The UK ICO has issued its response to the Government's proposals to introduce changes to the FOIA in reducing the number of FOI requests. The ICO is of the view that existing rules would enable the government to achieve its objectives without having to introduce further changes. The main points are:
a more robust application of section 14 (exclusion of vexatious requests) would, to a very significant extent, address the mischief at which the new cost proposals purport to be directed;
• there are grave doubts about the extent to which the aggregation of non-similar requests would be workable in practice, particularly if determined applicants took steps to circumvent the new provisions;
• the proposed concepts of reading, consultation and consideration time, will present very real difficulties for challenge and adjudication;
• the proposals will introduce new layers of procedural and bureaucratic complexity. There is likely - as feared by Frontier Economics - to be “a substantial increase in
requests for internal review and appeals to the ICO, with a substantial increase in costs”.
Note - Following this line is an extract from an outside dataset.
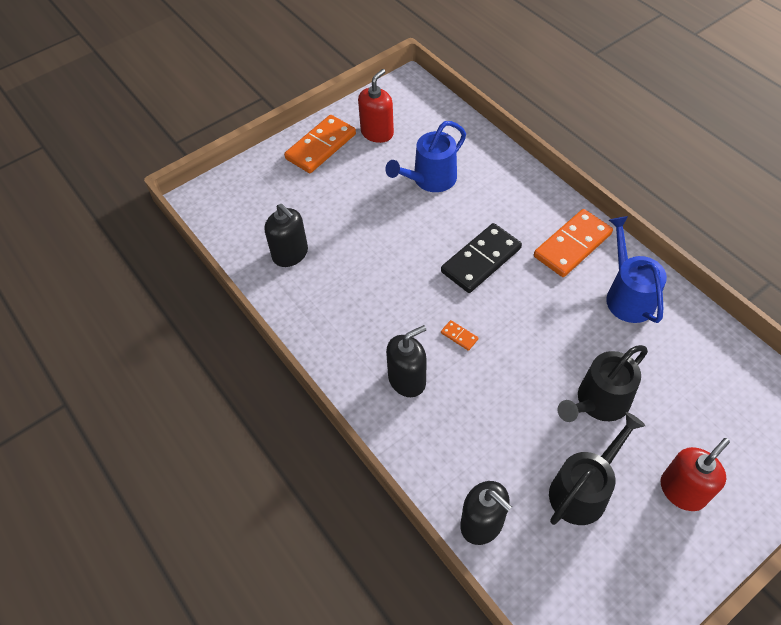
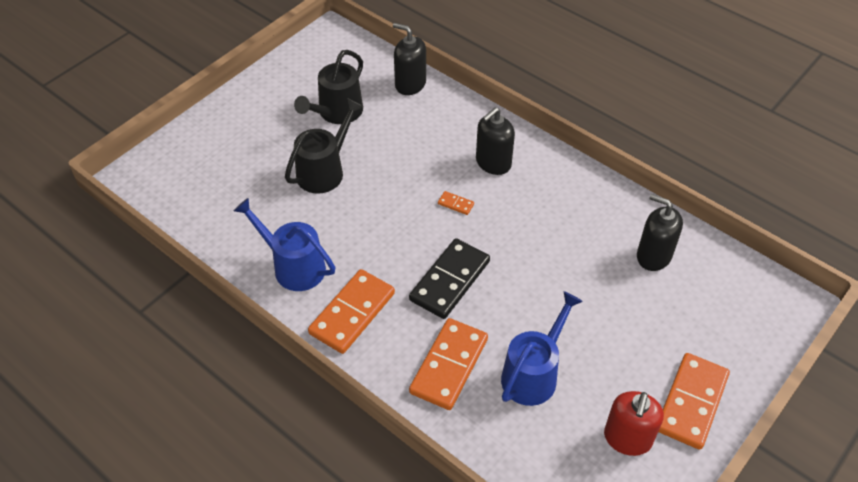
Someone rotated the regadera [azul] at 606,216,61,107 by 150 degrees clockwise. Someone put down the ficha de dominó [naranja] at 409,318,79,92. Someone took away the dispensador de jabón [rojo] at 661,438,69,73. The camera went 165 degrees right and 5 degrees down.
• there will certainly be a surge of difficult procedural complaints to ICO which can be predicted to start no less than two months after the new Regulations have been implemented. Unless further resources are made available, regrettably, the net effect – at least for the forthcoming year - has to be the prospect of more time taken to resolve difficult cases, an increase rather than a reduction in the backlog of complaints and the diversion of resources onto complaints about costs rather than substantive issues of disclosure of official information in the public interest....
5. The ICO believes that a more robust application of section 14, in line with the published guidance and decision notices, would, to a very significant extent, address the mischief at which the new cost proposals purport to be directed.